As we watch and wait to see if there's any change to that, the controversy over the plan brings back to light something we have told you about before -- the NYS Dedicated Highway and Bridge Trust Fund.

That's where, in part, any additional license plate fee money would go. It's also where the 45 cents a gallon state gas tax you pay at the pump goes.

But where it goes after it reaches that fund, is troubling to many -- and you paid for it.

That’s because in recent years, the fund has been dedicated to all sorts of things that have nothing to do with repairing highways and bridges.

It was established in NYS law in 1991. The law says the money shall be utilized for "...reconstruction, replacement, reconditioning, restoration, rehabilitation and preservation of state, county, town, city and village roads, highways, parkways, and bridges..."

Just one problem, only a small portion of the fund goes to any of those things.

NYS Comptroller Thomas DiNapoli has done audits of the fund in 2005, 2009 and most recently 2014. All have been highly critical of the fund. He tells us he still has serious reservations.

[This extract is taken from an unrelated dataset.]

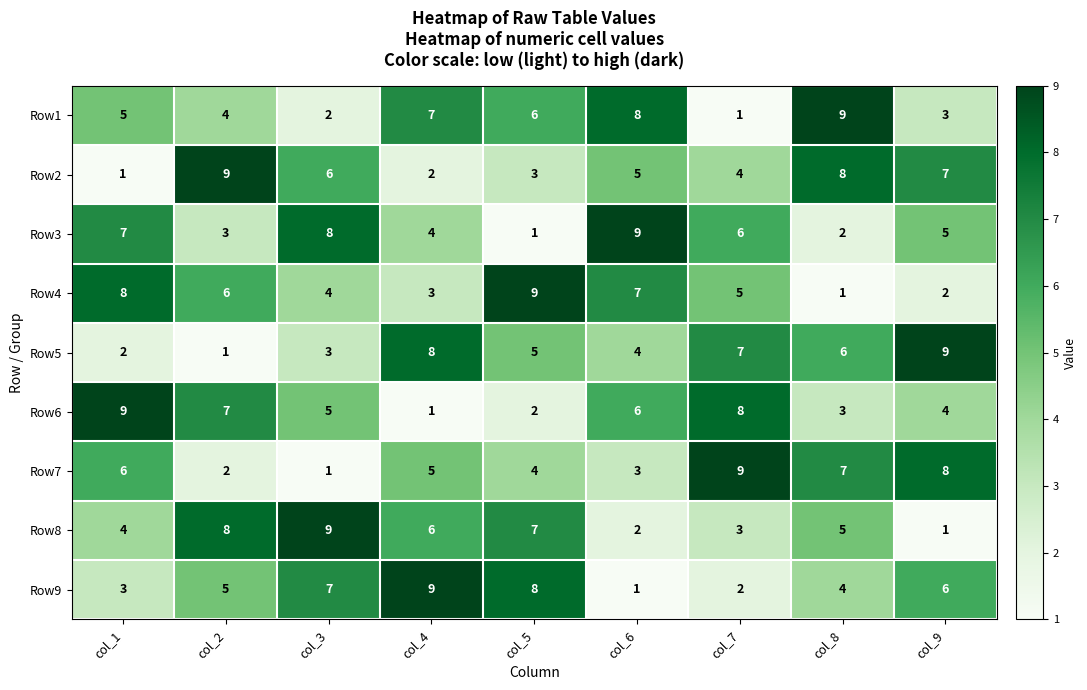

Count the Row9 values in the range 3 to 7.

5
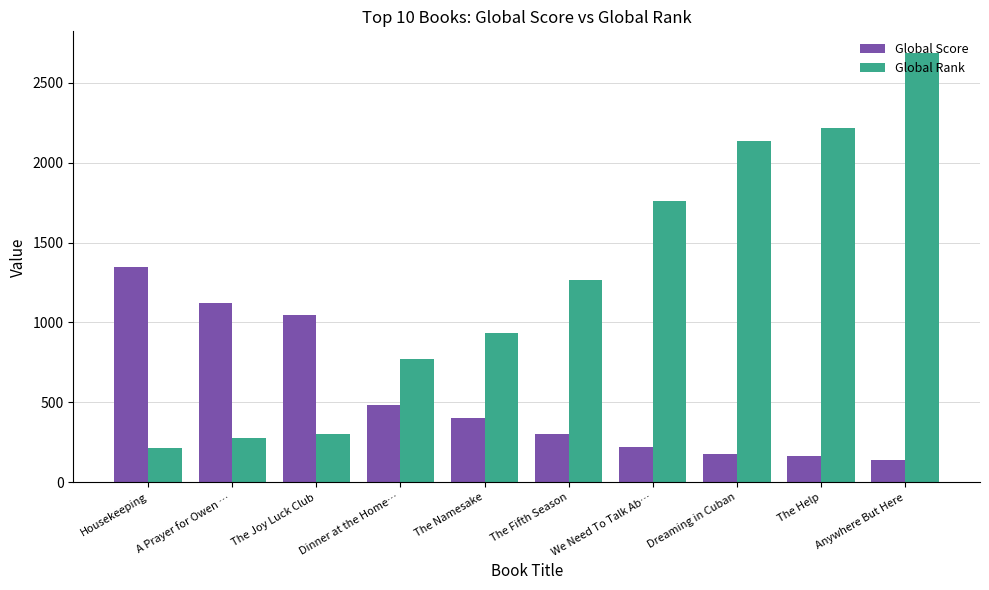

What is the lowest value of the Global Score series?

141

That’s because according to state records, over the past seven years 38.5% of the fund has gone to state operations -- administrative expenses at state DOT and DMV, and 38.7% has gone to state and local debt service. That leaves just 22.7% of the fund to repair the roads and bridges you drive over every day.

The comptroller calls the fund a “...cautionary tale about a missed opportunity for effective capital planning and funding.” He says the fund should be a lock box, a pay as you go fund. But state lawmakers have used it for other budgetary purposes for so long now, that it appears there is no going back.